Chapter 10: Genetics and Meiosis

  • Karyotype:

    • Visual representation of an individual's chromosomes arranged in pairs.

    • Gender from Karyotype: X and Y chromosomes determine biological sex.

  • Autosomes and Sex Chromosomes:

    • Autosomes: non-sex chromosomes (22 pairs); Sex chromosomes: determine sex (1 pair: XX or XY).

  • What are Mutations?:

    • Changes in DNA sequence; can be beneficial, harmful, or neutral.

  • Benefits of Mutations:

    • Genetic diversity, can lead to adaptation and evolution.

  • Phases of Meiosis:

    • Meiosis I and Meiosis II, consisting of Prophase I, Metaphase I, Anaphase I, Telophase I, and similar stages for II.

  • Haploid vs. Diploid:

    • Haploid: Cells with one set of chromosomes (n); Diploid: cells with two sets (2n).

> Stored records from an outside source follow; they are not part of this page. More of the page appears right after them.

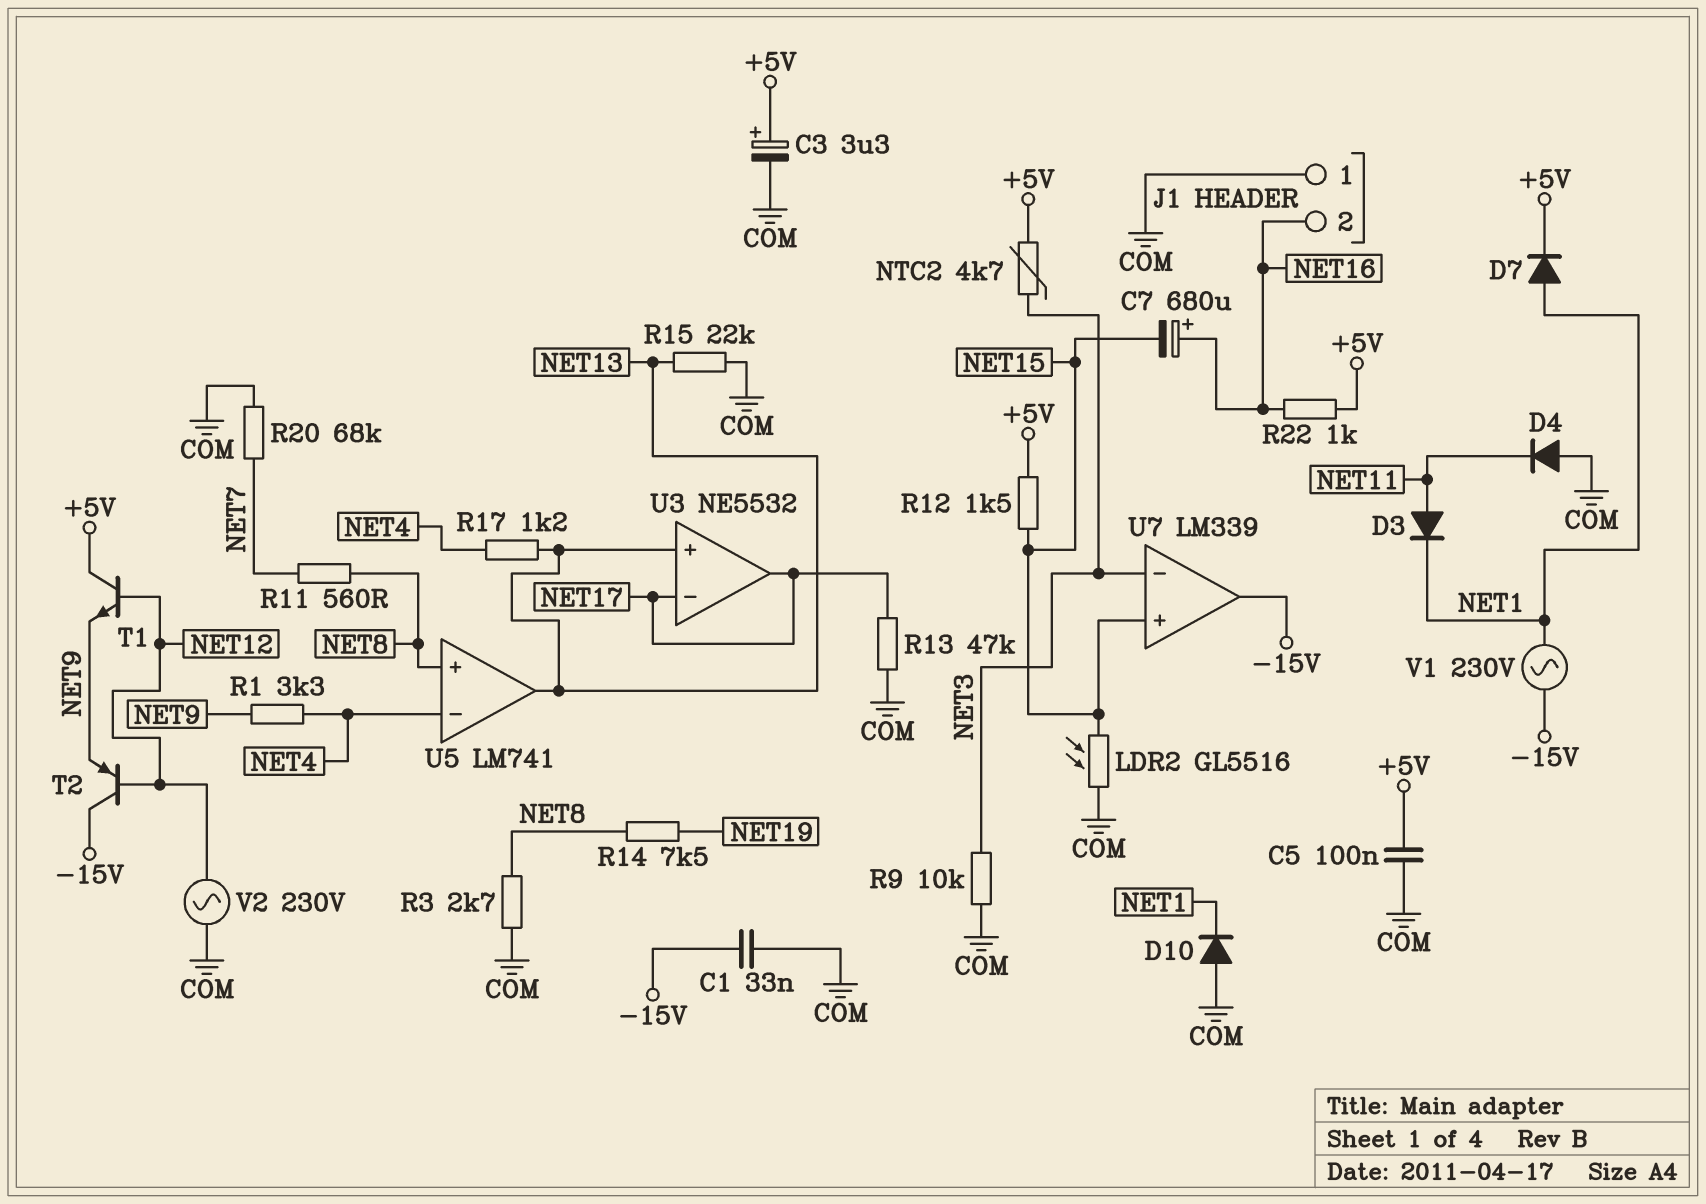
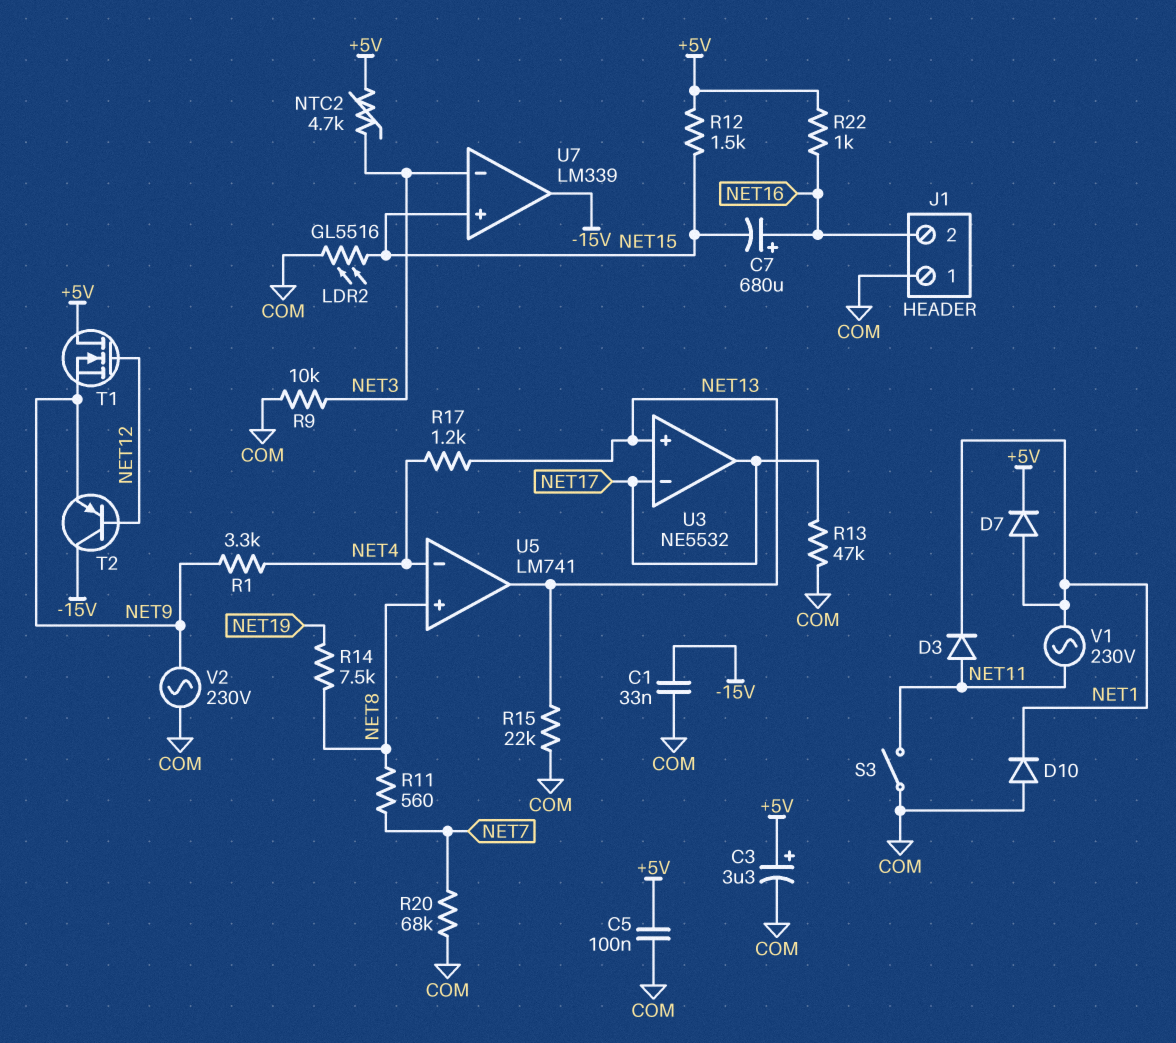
D4: diode (A COM, K NET11) -> none
R3: 2.7k (COM, NET8) -> none
S3: none -> switch (COM, NET11)
T1: NPN (B NET12, C +5V, E NET9) -> NMOS (G NET12, D +5V, S NET9)
V1: AC 230V (-15V, NET1) -> AC 230V (NET1, NET11)
V2: AC 230V (COM, NET12) -> AC 230V (COM, NET9)

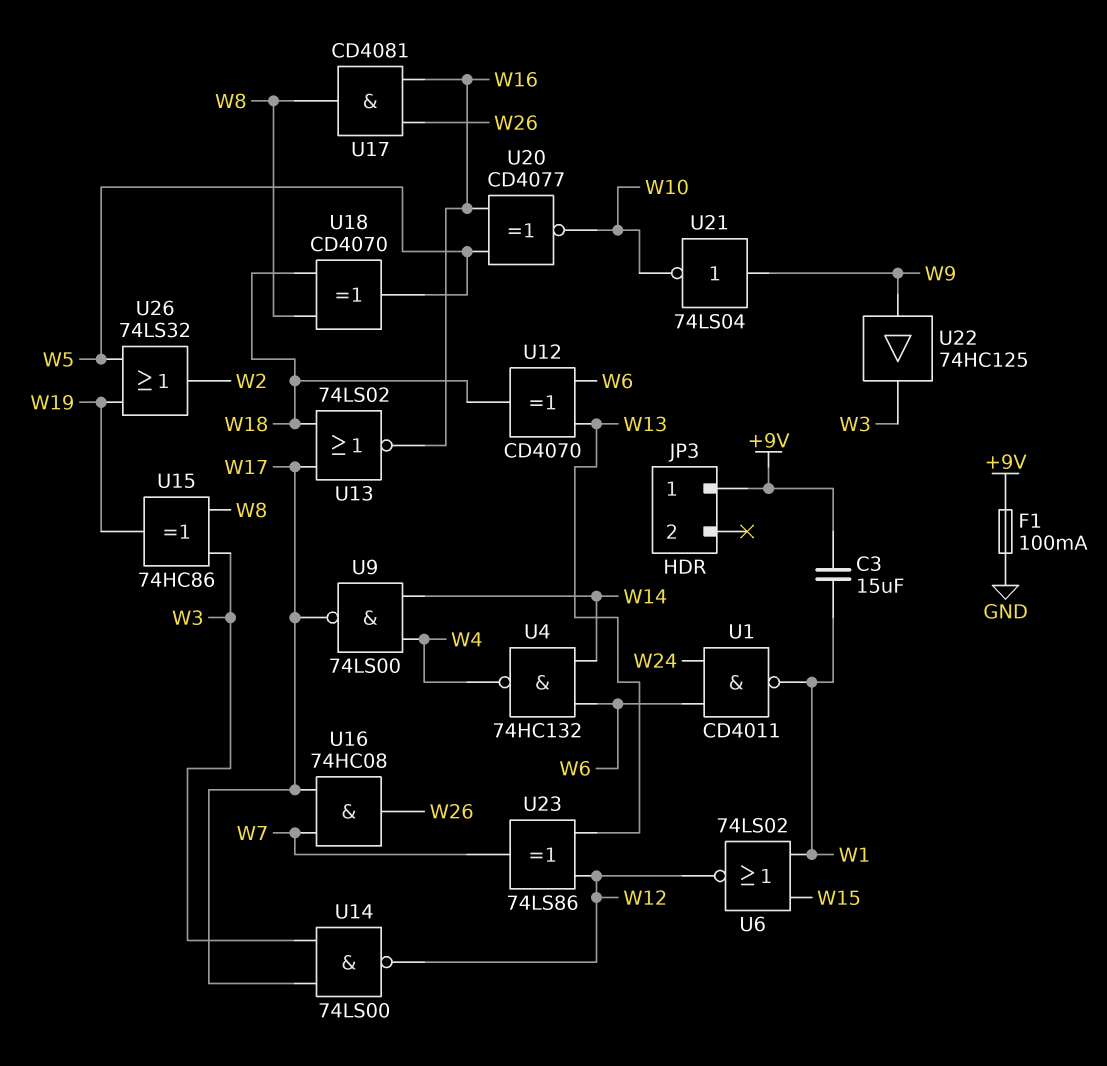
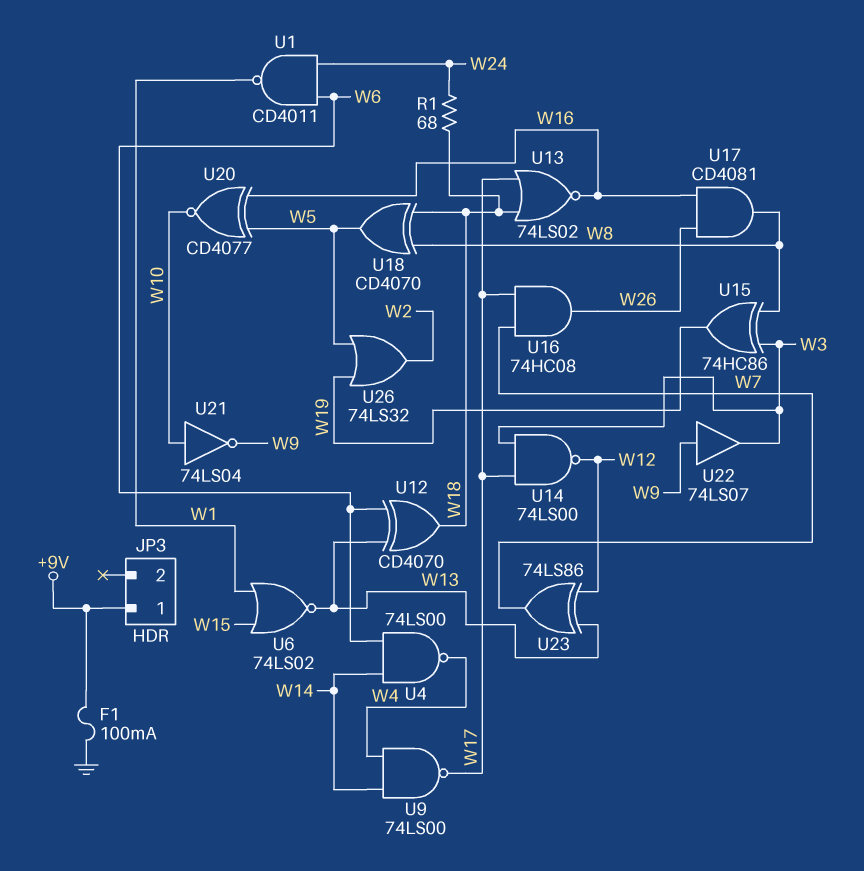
C3: 15uF (+9V, W1) -> none
R1: none -> 68 (W18, W24)
U4: NAND 74HC132 (in W6, in W14, out W4) -> NAND 74LS00 (in W6, in W14, out W4)
U6: NOR 74LS02 (in W1, in W15, out W12) -> NOR 74LS02 (in W1, in W15, out W13)
U21: NOT 74LS04 (in W9, out W10) -> NOT 74LS04 (in W10, out W9)
U22: buffer 74HC125 (in W9, out W3) -> buffer 74LS07 (in W9, out W3)

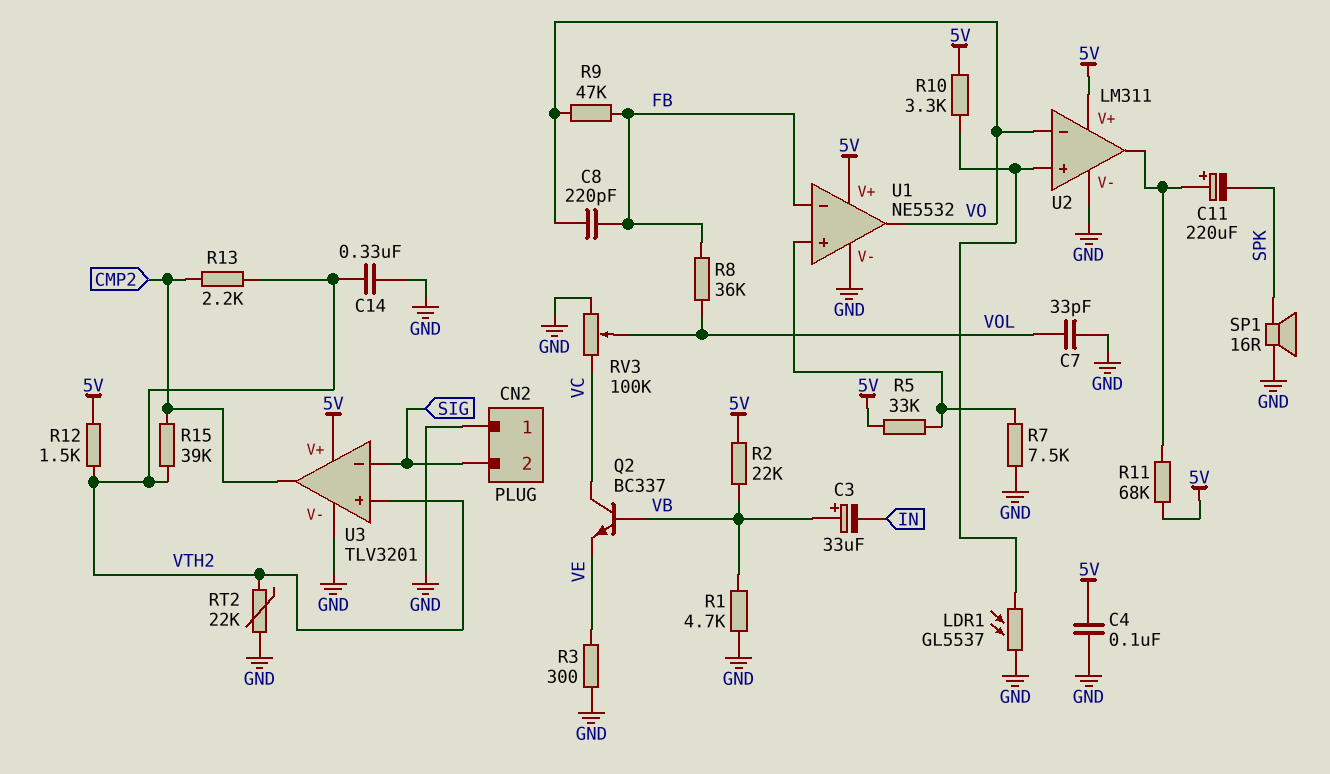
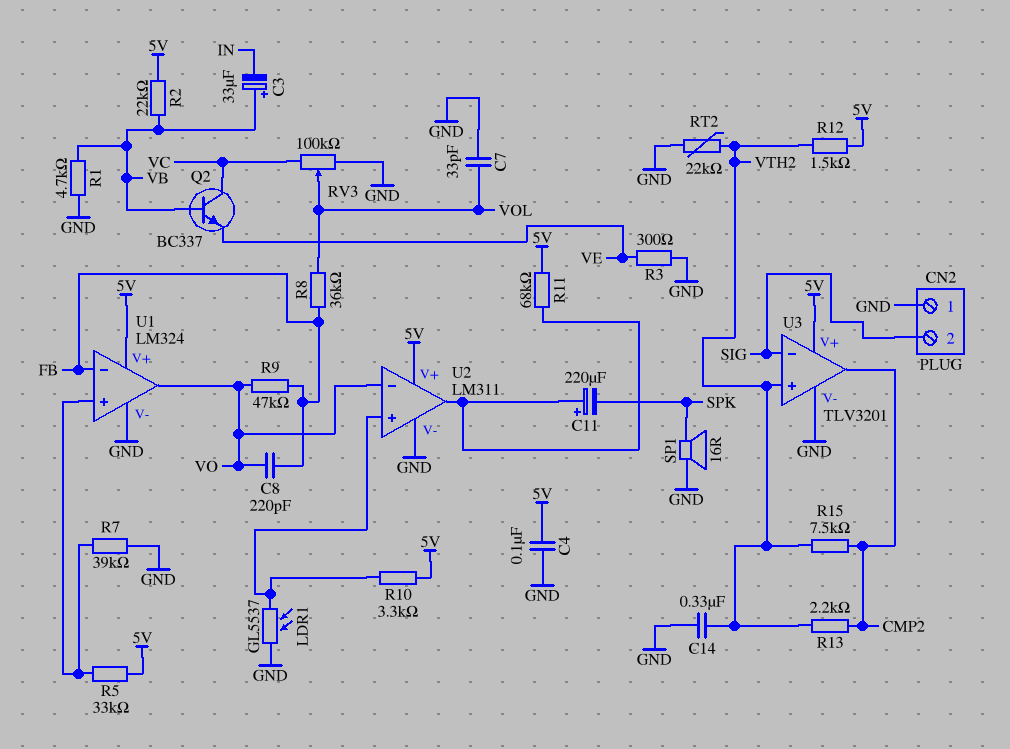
R7: 7.5k (GND, U1/in+) -> 39k (GND, U1/in+)
R15: 39k (CMP2, VTH2) -> 7.5k (CMP2, VTH2)
U1: NE5532 -> LM324

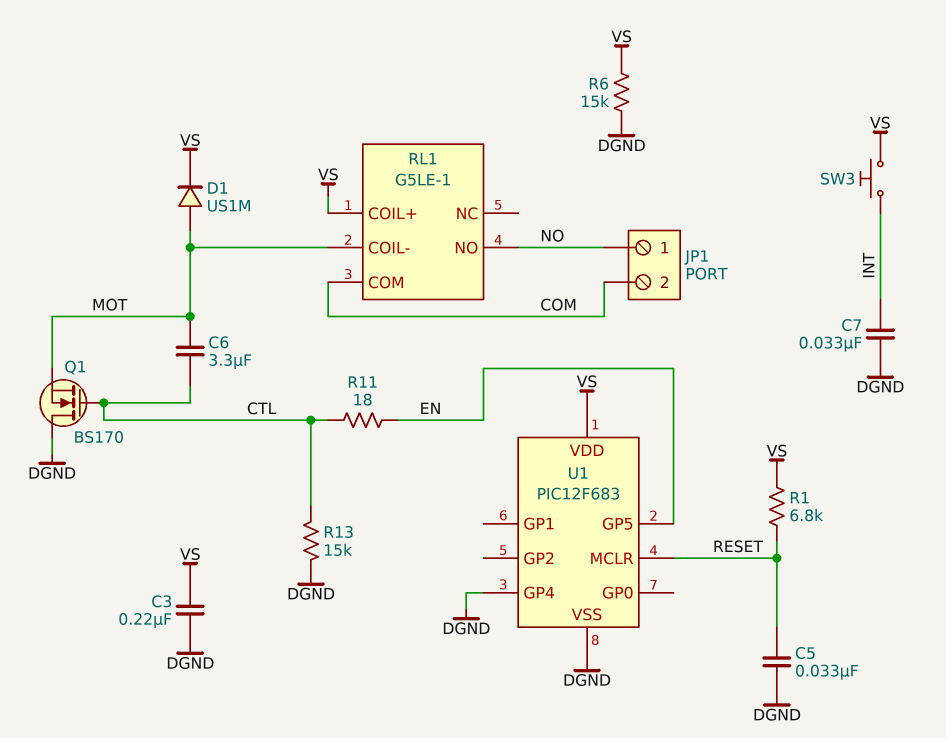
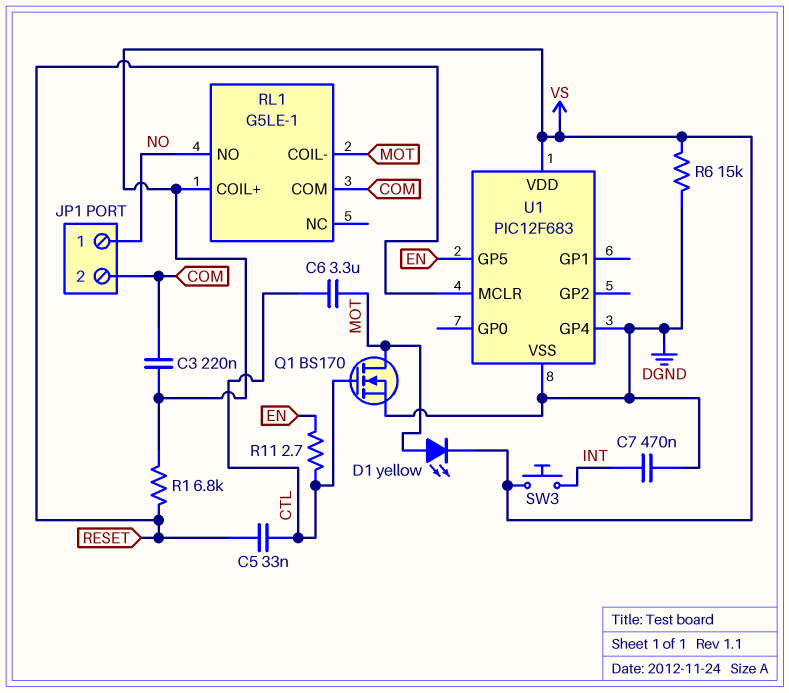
C3: 220nF (DGND, VS) -> 220nF (COM, VS)
C5: 33nF (DGND, RESET) -> 33nF (CTL, RESET)
C7: 33nF (DGND, INT) -> 470nF (DGND, INT)
D1: diode US1M (A MOT, K VS) -> LED yellow (A MOT, K VS)
Q1: NMOS BS170 (G CTL, D DGND, S MOT) -> NMOS BS170 (G CTL, D MOT, S DGND)
R11: 18 (CTL, EN) -> 2.7 (CTL, EN)
R13: 15k (CTL, DGND) -> none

  • Benefits of Sexual Reproduction:

    • Increased genetic variability contributing to evolution and adaptation.

  • Meiosis Image:

    • Identify phases of meiosis through typical visual representations of each stage.

  • Mitosis vs. Meiosis:

    • Mitosis: A single division resulting in 2 identical daughter cells. Meiosis: Two divisions resulting in 4 genetically distinct cells.

  • “Flip/Flop?”

    • Refers to the swapping or mixing of genetic material during meiosis to enhance variability.

  • Homologs vs. Sister Chromatids:

    • Homologs: One from each parent; separate during Meiosis I.

    • Sister Chromatids: Duplicated chromosome copies; separate during Meiosis II.

  • Genetic Variety Comes from What Sources?:

    • Independent assortment, crossing over, and random fertilization generate diversity.

  • Law of Independent Assortment (8 million vs. 64 trillion):

    • Describes how alleles of different genes distribute independently during gamete formation, dramatically increasing genetic combinations (2^23 possible combinations for humans).

  • Nondisjunction:

    • Failure of chromosomes to separate properly during cell division, leading to disorders such as Down Syndrome and various sex chromosome anomalies.